Healthy Opportunities Pilot

This spring, North Carolina took major steps forward in launching their Healthy Opportunities pilot program. This pilot is focused on building a system for Medicaid reimbursement for "evidence-tested, non-medical interventions". An example of that type of intervention is food. Specifically, the pilot sets a reimbursement structure for: 

 

  • Food and Nutrition Access – Case Management Services 

  • Evidence-Based Group Nutrition Classes 

  • Diabetes Prevention Program 

  • Fruit and Vegetable Prescription 

  • Health Food Boxes (for Pick Up or Delivered) 

  • Healthy Meal (for Pick Up or Delivered) 
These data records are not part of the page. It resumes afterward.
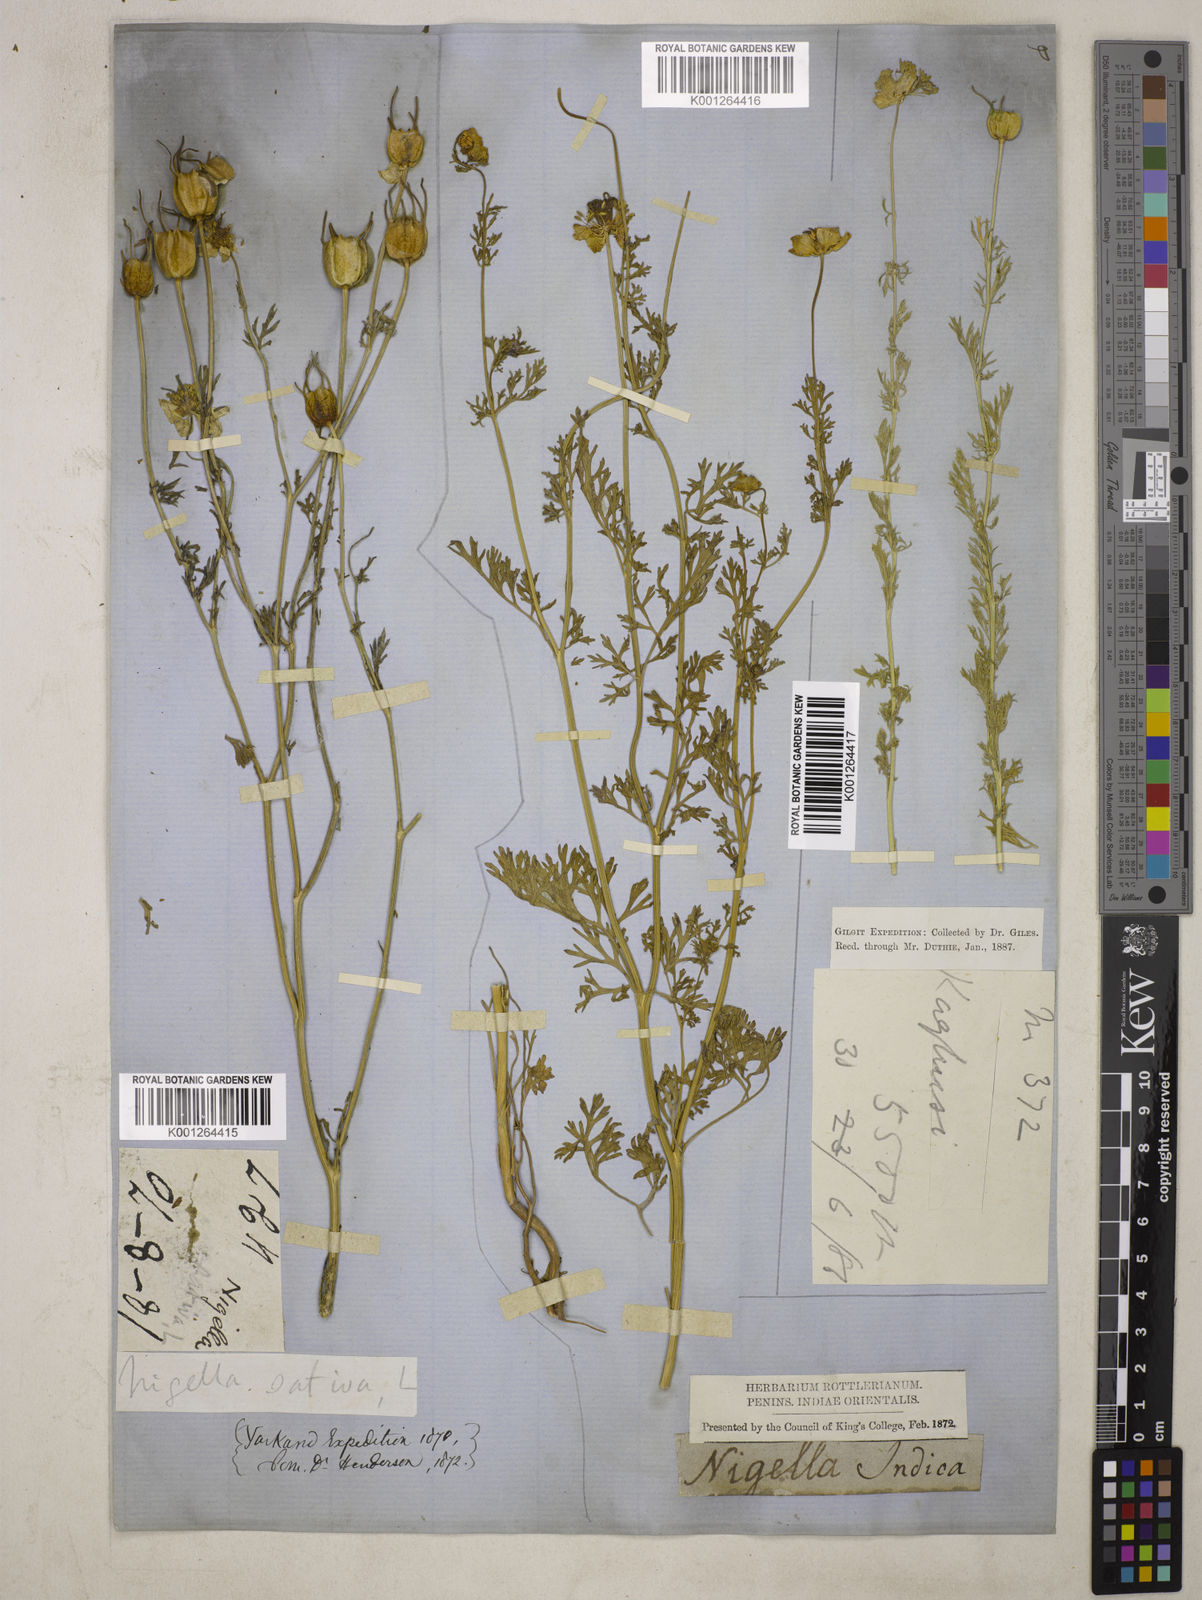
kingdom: Plantae
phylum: Tracheophyta
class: Magnoliopsida
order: Ranunculales
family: Ranunculaceae
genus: Nigella
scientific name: Nigella sativa
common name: Black-cumin
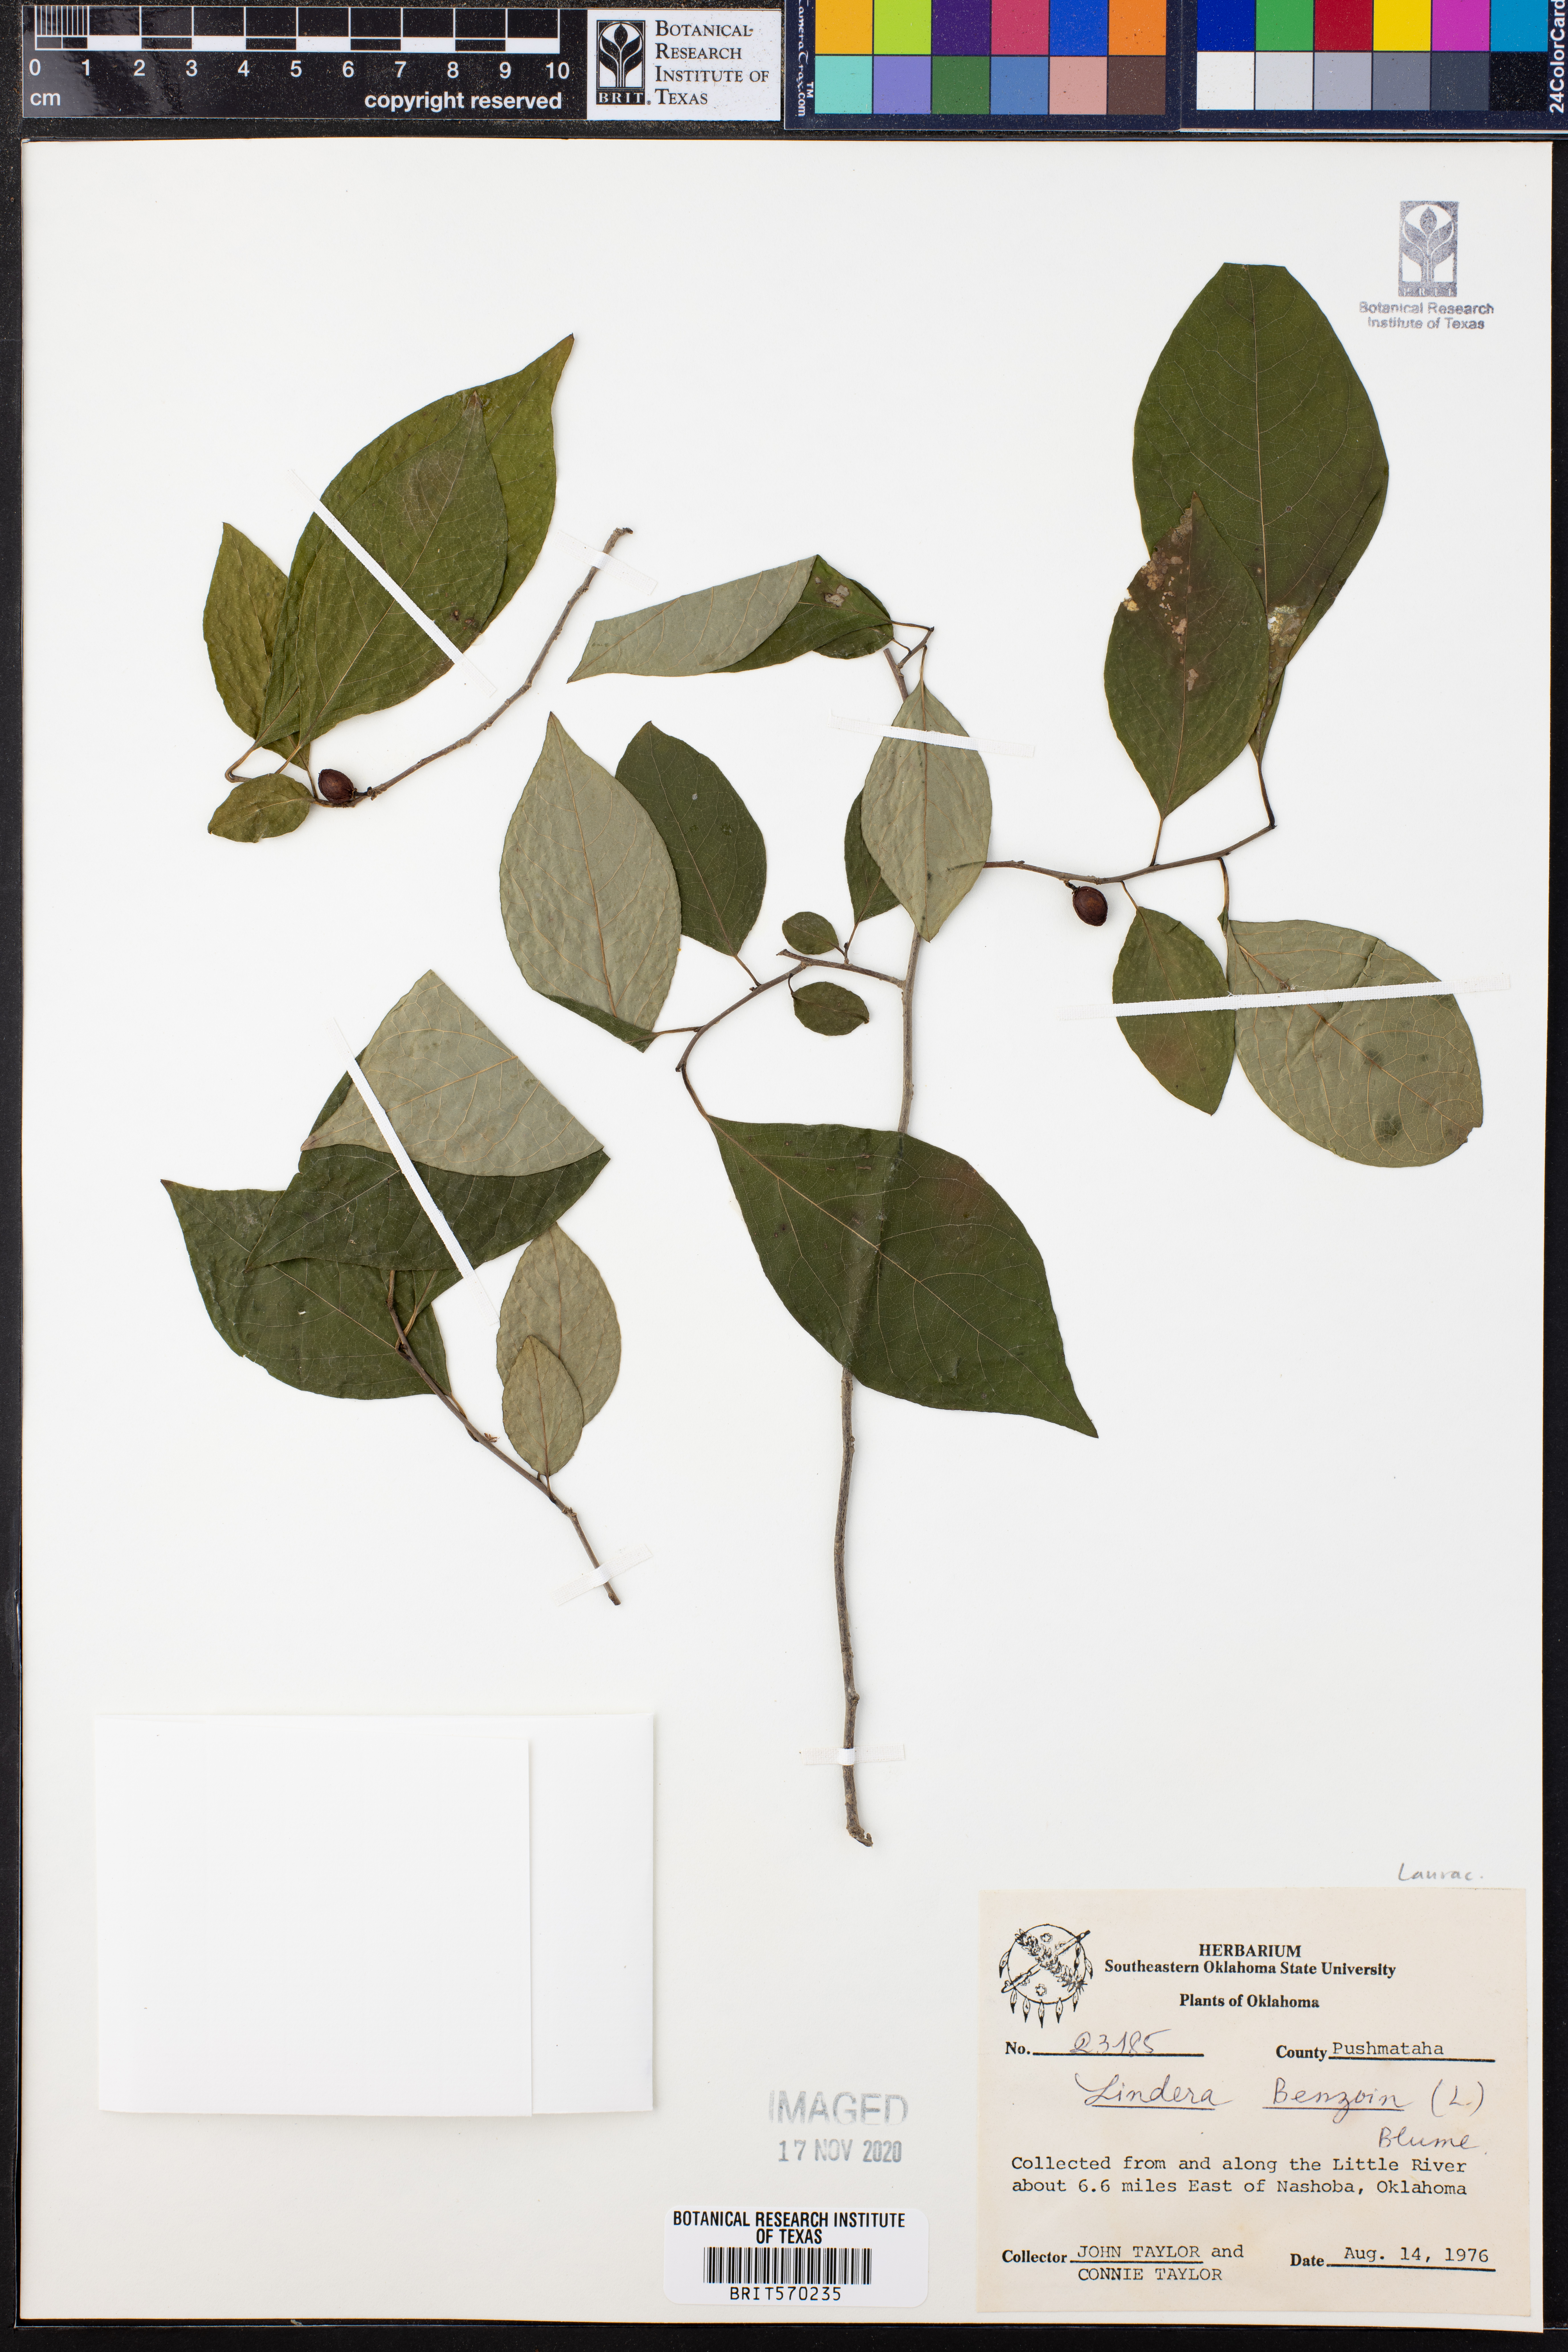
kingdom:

  • Medically Tailored Home Delivered Meal 
     

The detailed descriptions and fee schedule can be found here. (Along with non-food-related services).  

 

This pilot received a lot of attention in its planning phases for the work done to build the service fee schedule.  The published schedule reflected a robust public input process and estimates from community organizations currently providing services. It was ambitious in trying to cover a broad menu of evidence-backed services. There are a few caveats, however, in interpreting the results as they might apply in Vermont: 

 

North Carolina's Department of Health and Human Services (NCDHHS) has positioned this program as a bridge toward value-based care, and hopes to look at many of the pilot project's results in light of how they can inform that transition. There is no reason to assume that North Carolina and Vermont will have the same path or timeline to reach a fully value-based reimbursement system – although it is generally true that a lot of states are looking to build these types of bridges (here in Vermont that is how we positioned our fee schedule for audio-only telehealth, it is not an unfamiliar concept!).  

 

NCDHHS anticipates that there will be philanthropic funding to support some of these projects in addition to state and federal dollars. Because this is a far reaching pilot, there are many opportunities for other funders to build on the foundation set by the NC fee schedule. The world of charitable foundations investing in health care innovation looks different in Vermont compared to other states and we do not have the same opportunities for match.

 

The fees were based on community input if there were no comparable services already recognized by CMS – this is why, for example, the Medically Tailored Meals (MTM) cost estimates look suspiciously similar to the payment schedule we see our Area Agencies on Aging use for home delivered meals. Those reimbursements don't necessarily match the actual costs, plus services that seem "comparable" in general may not be comparable in practice. For example, this 2015 Mathematica study provides details on Older Americans Act-funded meals (often the benchmark for meal pricing). A trend seen then that remains strong is use of volunteer labor for meal production. That cost saving solution is not as viable for MTMs, which are handling much more complicated individualized meal plans, with high volume production, and a need to closely match nutritionist guidelines.  

 

The fee schedule relies on statewide averages for costs like labor and delivery. We could reasonably expect that, for example, the meal delivery costs in metropolitan North Carolina would not match the costs in rural Vermont. (Admittedly, it would have been a lot to ask for North Carolina to do a county-by-county break down of costs so that we could find the region that looked most like Vermont. . . ). 

 

Do not let caveats stand in the way of appreciating the information available from the North Carolina project. Check out the links below for details.  

 

 

Another interesting element of the NC Healthy Opportunities pilot is their use of Lead Pilot Entities. Vermont has long recognized the importance of creating a structure for health care providers, social service providers, community organizations, and community members to come together to set goals and work collaboratively towards better health. We discussed this framework as it relates to food in a 2021 Policy in Plainer English podcast episode.  North Carolina spoke to this topic as part of a panel hosted recently by Manatt.

 

There is one specific role related to bridging health care and non-healthcare partners that is growing in importance. That role is for an integrator organization that can both facilitate collaboration and also handle the administrative, regulatory, and billing requirements of health care. If all goes according to plan, the LPE structure in North Carolina will allow smaller community organizations to provide services and be paid by Medicaid dollars, without themselves setting up a Medicaid billing and compliance system.  

 

The Healthy Opportunities Pilot program won't be fully operational until Spring 2022, but we'll continue to track the results for useful lessons learned!